Analyzing the manufacturer’s data would never have revealed anything. Sense was created from nonsense by coming up with questions to ask and looking for the answers from both the retail stores and the customers.
Just because a lot of data is out there doesn’t mean anyone has ever collected the relevant data. This is exactly what Howard Moskowitz discovered with tomato sauce: no focus group from Ragu or Prego ever came up with the idea of chunky tomato sauce as a type of sauce they would like until they were given the option. And no amount of data would reveal the observation that green lawnmowers were displayed at the front of the store the year before.

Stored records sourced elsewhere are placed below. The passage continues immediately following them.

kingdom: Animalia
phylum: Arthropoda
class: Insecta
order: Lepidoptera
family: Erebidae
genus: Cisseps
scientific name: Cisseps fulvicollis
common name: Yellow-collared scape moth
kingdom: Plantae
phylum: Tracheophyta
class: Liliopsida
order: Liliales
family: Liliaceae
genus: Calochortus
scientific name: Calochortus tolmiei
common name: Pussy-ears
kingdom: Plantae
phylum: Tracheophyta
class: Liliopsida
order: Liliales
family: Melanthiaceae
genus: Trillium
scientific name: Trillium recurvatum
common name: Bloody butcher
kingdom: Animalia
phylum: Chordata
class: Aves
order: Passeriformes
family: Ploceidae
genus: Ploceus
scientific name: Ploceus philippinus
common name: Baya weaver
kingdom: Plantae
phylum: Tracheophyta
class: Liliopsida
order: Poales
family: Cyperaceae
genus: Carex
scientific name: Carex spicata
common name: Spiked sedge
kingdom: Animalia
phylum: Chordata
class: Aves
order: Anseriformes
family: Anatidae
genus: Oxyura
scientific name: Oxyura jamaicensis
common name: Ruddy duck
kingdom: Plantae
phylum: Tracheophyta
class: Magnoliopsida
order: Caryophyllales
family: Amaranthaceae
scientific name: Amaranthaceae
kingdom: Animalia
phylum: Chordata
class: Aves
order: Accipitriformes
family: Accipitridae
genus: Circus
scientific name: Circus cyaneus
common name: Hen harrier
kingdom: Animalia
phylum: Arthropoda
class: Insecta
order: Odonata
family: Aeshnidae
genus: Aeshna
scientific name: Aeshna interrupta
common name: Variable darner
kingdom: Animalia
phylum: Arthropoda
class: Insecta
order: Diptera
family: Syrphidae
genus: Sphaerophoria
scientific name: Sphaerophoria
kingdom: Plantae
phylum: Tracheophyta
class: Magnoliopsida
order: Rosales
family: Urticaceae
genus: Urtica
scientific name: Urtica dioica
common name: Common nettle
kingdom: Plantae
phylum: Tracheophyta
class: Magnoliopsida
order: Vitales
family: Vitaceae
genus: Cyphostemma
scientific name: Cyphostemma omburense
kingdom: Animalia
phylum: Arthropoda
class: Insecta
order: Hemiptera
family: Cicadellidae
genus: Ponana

Only by understanding the customers can we give them what they want. On their own they don’t know. This has been a guiding force for Steve Jobs at Apple: “You can’t just ask customers what they want and then try to give that to them. By the time you get it built, they’ll want something new … If we’d given customers what they said they wanted, we’d have built a computer they have been happy with a year after we spoke to them—not something they want now.”
Observation and questioning gives us insight into what customers want. Statistical analysis only shows what they’re doing and is best used as a check and balance system to make sure the observations you made and the questions you asked were the right ones. Don’t let anyone try to fool you into believing it’s the other way around.